Data supplied
--*--

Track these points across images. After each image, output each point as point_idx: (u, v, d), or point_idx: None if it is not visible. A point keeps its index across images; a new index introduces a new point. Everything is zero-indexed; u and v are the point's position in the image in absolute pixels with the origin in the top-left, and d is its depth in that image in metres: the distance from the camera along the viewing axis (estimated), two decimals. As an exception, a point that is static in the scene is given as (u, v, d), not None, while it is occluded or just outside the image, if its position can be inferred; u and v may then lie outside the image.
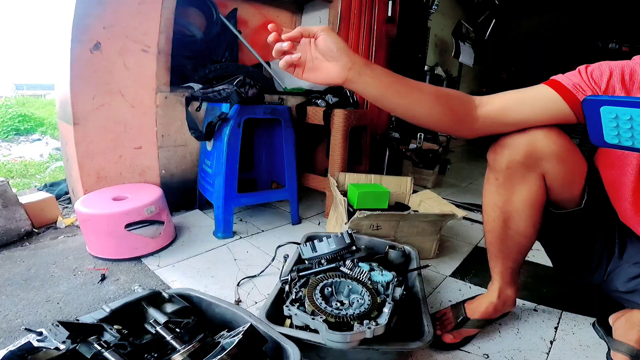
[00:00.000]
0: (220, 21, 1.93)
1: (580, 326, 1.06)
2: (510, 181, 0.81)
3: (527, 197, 0.82)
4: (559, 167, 0.77)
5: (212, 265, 1.28)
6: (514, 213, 0.85)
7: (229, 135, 1.38)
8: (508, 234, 0.88)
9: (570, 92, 0.70)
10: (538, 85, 0.74)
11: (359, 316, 0.78)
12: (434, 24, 3.77)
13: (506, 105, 0.74)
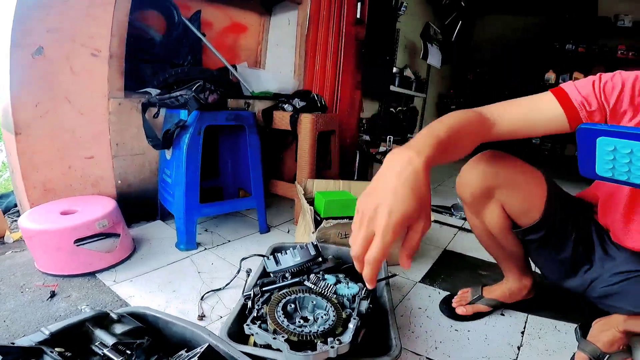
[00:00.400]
0: (182, 23, 1.85)
1: (546, 330, 1.07)
2: (477, 210, 0.91)
3: (495, 223, 0.90)
4: (511, 194, 0.83)
5: (174, 279, 1.22)
6: (493, 232, 0.94)
7: (189, 143, 1.32)
8: (498, 246, 0.99)
9: (575, 109, 0.69)
10: (546, 97, 0.72)
11: (323, 333, 0.75)
12: (404, 26, 3.80)
13: (515, 129, 0.71)
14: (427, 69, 4.24)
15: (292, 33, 2.43)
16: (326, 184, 1.66)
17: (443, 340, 1.00)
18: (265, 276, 1.02)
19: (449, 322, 1.09)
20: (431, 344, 0.98)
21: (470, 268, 1.44)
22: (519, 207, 0.85)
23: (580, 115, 0.69)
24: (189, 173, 1.34)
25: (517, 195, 0.84)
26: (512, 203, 0.85)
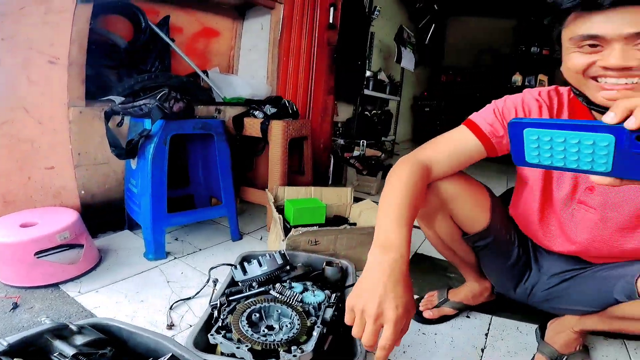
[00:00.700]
0: (149, 29, 1.82)
1: (508, 331, 1.10)
2: (429, 222, 0.95)
3: (446, 232, 0.95)
4: (459, 205, 0.88)
5: (142, 289, 1.20)
6: (448, 244, 0.99)
7: (154, 153, 1.29)
8: (452, 253, 1.03)
9: (487, 138, 0.81)
10: (463, 131, 0.83)
11: (287, 342, 0.76)
12: (378, 29, 3.85)
13: (446, 171, 0.84)
14: (401, 72, 4.31)
15: (265, 38, 2.42)
16: (297, 191, 1.67)
17: (411, 344, 1.02)
18: (233, 285, 1.02)
19: (417, 326, 1.11)
20: (399, 349, 1.00)
21: (439, 270, 1.47)
22: (466, 217, 0.90)
23: (493, 142, 0.80)
24: (154, 183, 1.32)
25: (464, 206, 0.89)
26: (461, 213, 0.90)
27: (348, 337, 0.87)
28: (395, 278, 0.59)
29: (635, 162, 0.42)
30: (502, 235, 0.93)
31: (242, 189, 1.89)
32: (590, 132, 0.43)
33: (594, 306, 0.84)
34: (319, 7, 2.33)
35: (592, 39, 0.60)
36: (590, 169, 0.46)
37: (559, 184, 0.82)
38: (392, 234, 0.65)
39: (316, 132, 2.33)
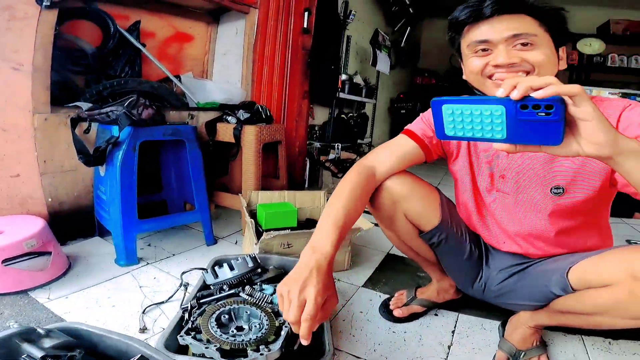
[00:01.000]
0: (119, 34, 1.80)
1: (474, 328, 1.14)
2: (388, 223, 1.00)
3: (404, 231, 1.00)
4: (411, 204, 0.94)
5: (113, 295, 1.20)
6: (407, 243, 1.04)
7: (122, 160, 1.29)
8: (413, 252, 1.08)
9: (422, 141, 0.94)
10: (401, 138, 0.97)
11: (256, 341, 0.78)
12: (354, 32, 3.89)
13: (391, 169, 0.93)
14: (376, 75, 4.36)
15: (240, 42, 2.42)
16: (271, 195, 1.68)
17: (381, 342, 1.05)
18: (205, 289, 1.04)
19: (387, 324, 1.14)
20: (370, 347, 1.02)
21: (410, 271, 1.51)
22: (419, 215, 0.96)
23: (426, 142, 0.94)
24: (124, 190, 1.31)
25: (415, 204, 0.94)
26: (414, 212, 0.96)
27: (318, 337, 0.90)
28: (317, 272, 0.68)
29: (523, 128, 0.52)
30: (454, 232, 0.99)
31: (217, 194, 1.90)
32: (488, 104, 0.52)
33: (538, 301, 0.89)
34: (294, 12, 2.35)
35: (482, 43, 0.74)
36: (491, 136, 0.54)
37: (480, 177, 0.93)
38: (323, 238, 0.73)
39: (291, 136, 2.36)
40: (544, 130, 0.51)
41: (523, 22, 0.71)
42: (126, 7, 1.97)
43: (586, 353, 1.03)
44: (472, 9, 0.74)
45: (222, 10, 2.39)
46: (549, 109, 0.49)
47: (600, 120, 0.50)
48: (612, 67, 4.78)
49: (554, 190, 0.81)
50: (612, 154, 0.52)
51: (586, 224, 0.86)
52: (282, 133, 1.96)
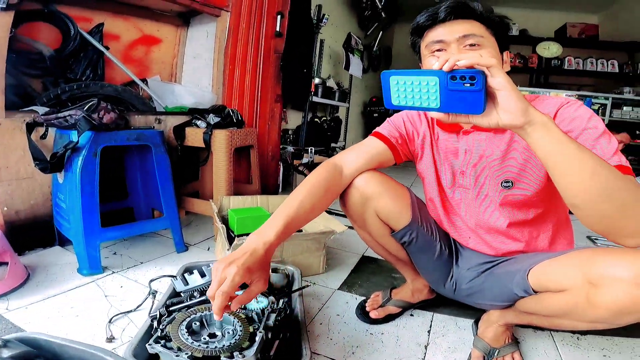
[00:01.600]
0: (79, 36, 1.72)
1: (449, 327, 1.15)
2: (361, 223, 1.03)
3: (376, 230, 1.02)
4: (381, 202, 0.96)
5: (76, 304, 1.14)
6: (380, 242, 1.06)
7: (82, 166, 1.22)
8: (387, 252, 1.10)
9: (390, 142, 0.99)
10: (370, 139, 1.02)
11: (230, 348, 0.76)
12: (328, 37, 3.91)
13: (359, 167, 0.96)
14: (349, 78, 4.40)
15: (211, 46, 2.38)
16: (243, 201, 1.65)
17: (359, 344, 1.04)
18: (175, 297, 1.00)
19: (364, 326, 1.14)
20: (348, 350, 1.02)
21: (385, 272, 1.52)
22: (390, 213, 0.98)
23: (393, 142, 0.99)
24: (85, 197, 1.25)
25: (386, 203, 0.96)
26: (384, 210, 0.97)
27: (296, 341, 0.89)
28: (250, 255, 0.71)
29: (453, 97, 0.59)
30: (424, 231, 1.00)
31: (188, 200, 1.84)
32: (425, 75, 0.60)
33: (504, 301, 0.91)
34: (266, 15, 2.34)
35: (438, 43, 0.82)
36: (428, 105, 0.61)
37: (443, 174, 0.97)
38: (269, 227, 0.78)
39: (263, 141, 2.33)
40: (469, 99, 0.58)
41: (473, 25, 0.80)
42: (88, 9, 1.90)
43: (556, 349, 1.06)
44: (430, 14, 0.84)
45: (193, 13, 2.35)
46: (472, 80, 0.56)
47: (512, 89, 0.57)
48: (569, 70, 4.97)
49: (504, 184, 0.87)
50: (523, 123, 0.58)
51: (540, 217, 0.90)
52: (254, 137, 1.93)
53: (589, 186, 0.58)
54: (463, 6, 0.80)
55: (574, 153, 0.58)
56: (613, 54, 4.89)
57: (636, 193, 0.59)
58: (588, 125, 0.72)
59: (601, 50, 5.02)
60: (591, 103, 4.27)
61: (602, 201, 0.58)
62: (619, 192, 0.58)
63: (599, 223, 0.62)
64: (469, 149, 0.90)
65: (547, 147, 0.59)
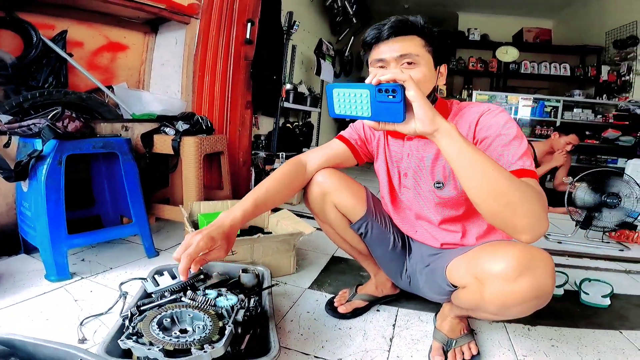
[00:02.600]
0: (42, 43, 1.70)
1: (412, 321, 1.22)
2: (322, 217, 1.11)
3: (336, 222, 1.10)
4: (338, 196, 1.05)
5: (46, 309, 1.14)
6: (341, 234, 1.14)
7: (47, 174, 1.22)
8: (349, 245, 1.18)
9: (351, 144, 1.09)
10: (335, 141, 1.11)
11: (200, 341, 0.79)
12: (300, 42, 3.95)
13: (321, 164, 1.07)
14: (321, 83, 4.46)
15: (180, 53, 2.38)
16: (214, 205, 1.67)
17: (329, 339, 1.09)
18: (146, 297, 1.01)
19: (333, 322, 1.18)
20: (318, 344, 1.07)
21: (354, 271, 1.58)
22: (347, 205, 1.07)
23: (353, 144, 1.09)
24: (50, 205, 1.25)
25: (343, 195, 1.05)
26: (342, 203, 1.06)
27: (266, 336, 0.93)
28: (216, 227, 0.83)
29: (380, 108, 0.68)
30: (379, 223, 1.09)
31: (158, 207, 1.84)
32: (359, 88, 0.68)
33: (443, 294, 0.98)
34: (237, 22, 2.36)
35: (380, 61, 0.88)
36: (362, 114, 0.70)
37: (393, 174, 1.07)
38: (238, 207, 0.89)
39: (234, 147, 2.35)
40: (392, 110, 0.67)
41: (411, 43, 0.86)
42: (52, 16, 1.88)
43: (509, 339, 1.14)
44: (375, 32, 0.89)
45: (161, 20, 2.35)
46: (394, 93, 0.66)
47: (422, 101, 0.67)
48: (525, 74, 5.19)
49: (436, 184, 0.97)
50: (433, 130, 0.67)
51: (469, 212, 1.00)
52: (224, 143, 1.96)
53: (480, 186, 0.67)
54: (404, 24, 0.86)
55: (470, 157, 0.67)
56: (565, 57, 5.15)
57: (525, 194, 0.67)
58: (502, 132, 0.81)
59: (554, 54, 5.26)
60: (544, 106, 4.49)
61: (492, 200, 0.67)
62: (506, 192, 0.66)
63: (493, 219, 0.71)
64: (411, 153, 1.00)
65: (451, 152, 0.68)
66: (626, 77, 4.38)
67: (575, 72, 5.04)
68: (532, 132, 4.53)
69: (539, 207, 0.67)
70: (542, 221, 0.67)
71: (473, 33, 5.40)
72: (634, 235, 2.30)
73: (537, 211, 0.67)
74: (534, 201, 0.67)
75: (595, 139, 4.27)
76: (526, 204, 0.66)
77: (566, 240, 2.24)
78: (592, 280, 1.52)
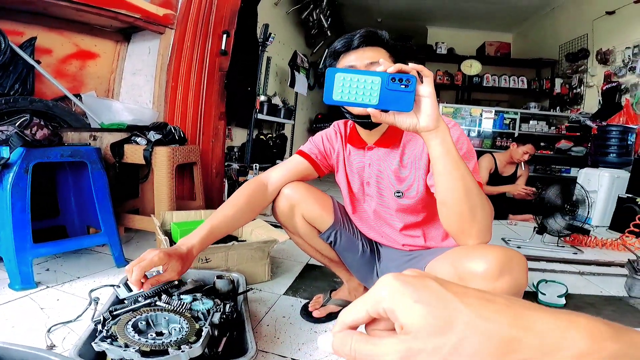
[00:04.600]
0: (9, 50, 1.66)
1: None
2: (292, 228, 1.14)
3: (305, 232, 1.14)
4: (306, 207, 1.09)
5: (11, 317, 1.11)
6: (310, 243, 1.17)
7: (13, 183, 1.19)
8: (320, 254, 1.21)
9: (311, 158, 1.13)
10: (295, 157, 1.14)
11: (177, 342, 0.79)
12: (275, 54, 3.99)
13: (283, 181, 1.10)
14: (295, 95, 4.52)
15: (153, 62, 2.37)
16: (187, 215, 1.67)
17: (305, 342, 1.12)
18: (118, 304, 1.00)
19: (308, 325, 1.22)
20: (295, 347, 1.10)
21: (327, 278, 1.61)
22: (315, 216, 1.11)
23: (313, 158, 1.12)
24: (16, 214, 1.21)
25: (311, 206, 1.09)
26: (310, 214, 1.10)
27: (242, 339, 0.95)
28: (175, 249, 0.88)
29: (390, 96, 0.69)
30: (346, 230, 1.14)
31: (127, 217, 1.81)
32: (371, 75, 0.69)
33: None
34: (212, 33, 2.36)
35: (350, 67, 0.93)
36: (368, 102, 0.69)
37: (354, 184, 1.12)
38: (195, 233, 0.94)
39: (207, 158, 2.35)
40: (402, 99, 0.69)
41: (379, 53, 0.94)
42: (22, 22, 1.85)
43: None
44: (346, 41, 0.96)
45: (134, 29, 2.33)
46: (408, 83, 0.68)
47: (435, 99, 0.71)
48: (487, 87, 5.44)
49: (396, 193, 1.02)
50: (435, 127, 0.71)
51: (428, 218, 1.06)
52: (197, 154, 1.96)
53: (456, 186, 0.75)
54: (373, 35, 0.94)
55: (453, 159, 0.74)
56: (523, 71, 5.43)
57: (483, 200, 0.77)
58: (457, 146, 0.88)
59: (513, 68, 5.55)
60: (503, 118, 4.74)
61: (463, 202, 0.75)
62: (474, 196, 0.75)
63: (455, 222, 0.78)
64: (371, 162, 1.05)
65: (441, 151, 0.74)
66: (577, 89, 4.65)
67: (531, 85, 5.32)
68: (494, 143, 4.74)
69: (490, 216, 0.77)
70: (490, 230, 0.78)
71: (440, 47, 5.60)
72: (587, 240, 2.49)
73: (488, 220, 0.77)
74: (488, 210, 0.77)
75: (550, 149, 4.52)
76: (483, 211, 0.76)
77: (525, 245, 2.39)
78: (549, 282, 1.64)
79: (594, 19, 4.32)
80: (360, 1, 5.28)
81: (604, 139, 3.53)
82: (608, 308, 1.55)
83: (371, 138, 1.04)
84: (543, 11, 5.17)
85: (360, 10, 5.55)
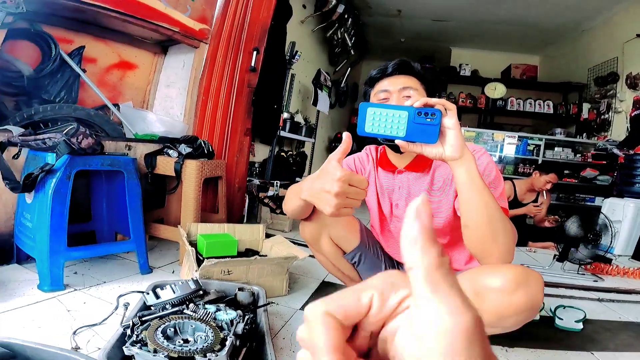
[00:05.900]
0: (59, 57, 1.77)
1: None
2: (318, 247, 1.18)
3: (330, 252, 1.18)
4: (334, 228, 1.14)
5: (38, 317, 1.15)
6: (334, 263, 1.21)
7: (55, 188, 1.26)
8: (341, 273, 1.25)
9: None
10: None
11: (203, 350, 0.83)
12: (298, 71, 3.99)
13: None
14: (316, 114, 4.53)
15: (186, 75, 2.44)
16: (211, 227, 1.71)
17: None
18: (145, 310, 1.05)
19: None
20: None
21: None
22: (342, 237, 1.15)
23: None
24: (54, 217, 1.27)
25: (338, 228, 1.14)
26: (337, 235, 1.15)
27: (261, 351, 0.98)
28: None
29: (416, 129, 0.74)
30: (371, 253, 1.19)
31: (152, 226, 1.86)
32: (398, 109, 0.74)
33: None
34: (243, 49, 2.43)
35: (385, 92, 1.01)
36: (396, 134, 0.74)
37: (384, 205, 1.16)
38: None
39: (231, 172, 2.39)
40: (428, 131, 0.74)
41: (410, 80, 1.02)
42: (72, 31, 1.94)
43: None
44: (381, 69, 1.05)
45: (171, 42, 2.41)
46: (433, 117, 0.73)
47: (459, 130, 0.76)
48: (511, 111, 5.18)
49: None
50: (460, 156, 0.75)
51: (454, 241, 1.10)
52: (222, 169, 2.01)
53: (480, 212, 0.78)
54: (405, 64, 1.02)
55: (478, 186, 0.78)
56: (549, 94, 5.14)
57: (506, 227, 0.80)
58: (485, 173, 0.94)
59: (539, 91, 5.26)
60: (527, 144, 4.59)
61: (485, 226, 0.79)
62: (497, 221, 0.79)
63: (476, 243, 0.82)
64: (401, 185, 1.10)
65: (466, 179, 0.78)
66: (605, 115, 4.39)
67: (558, 110, 5.04)
68: (516, 169, 4.61)
69: (512, 240, 0.81)
70: (512, 252, 0.81)
71: (464, 68, 5.42)
72: (608, 268, 2.41)
73: (510, 243, 0.81)
74: (511, 235, 0.80)
75: (574, 177, 4.37)
76: (506, 235, 0.79)
77: (544, 272, 2.32)
78: (566, 307, 1.61)
79: (625, 41, 4.15)
80: (384, 21, 5.28)
81: (630, 168, 3.39)
82: (625, 333, 1.52)
83: (402, 162, 1.10)
84: (573, 33, 4.93)
85: (383, 30, 5.57)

--*--

About this exercise
Provide the lines again, unchanged, from where the data above begins through the line containing "7: (229, 135, 1.38)", both ends included, omitting pictures and adding nothing.

Result of this exercise
Track these points across images. After each image, output each point as point_idx: (u, v, d), or point_idx: None if it is not visible. A point keeps its index across images; a new index introduces a new point. Everything is zero-indexed; u and v are the point's position in the image in absolute pixels with the origin in the top-left, and d is its depth in that image in metres: the distance from the camera along the viewing axis (estimated), two decimals. As an exception, a point that is static in the scene is given as (u, v, d), not None, while it is occluded or just outside the image, if its position can be inferred; u and v may then lie outside the image.
[00:00.000]
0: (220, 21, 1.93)
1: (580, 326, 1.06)
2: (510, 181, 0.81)
3: (527, 197, 0.82)
4: (559, 167, 0.77)
5: (212, 265, 1.28)
6: (514, 213, 0.85)
7: (229, 135, 1.38)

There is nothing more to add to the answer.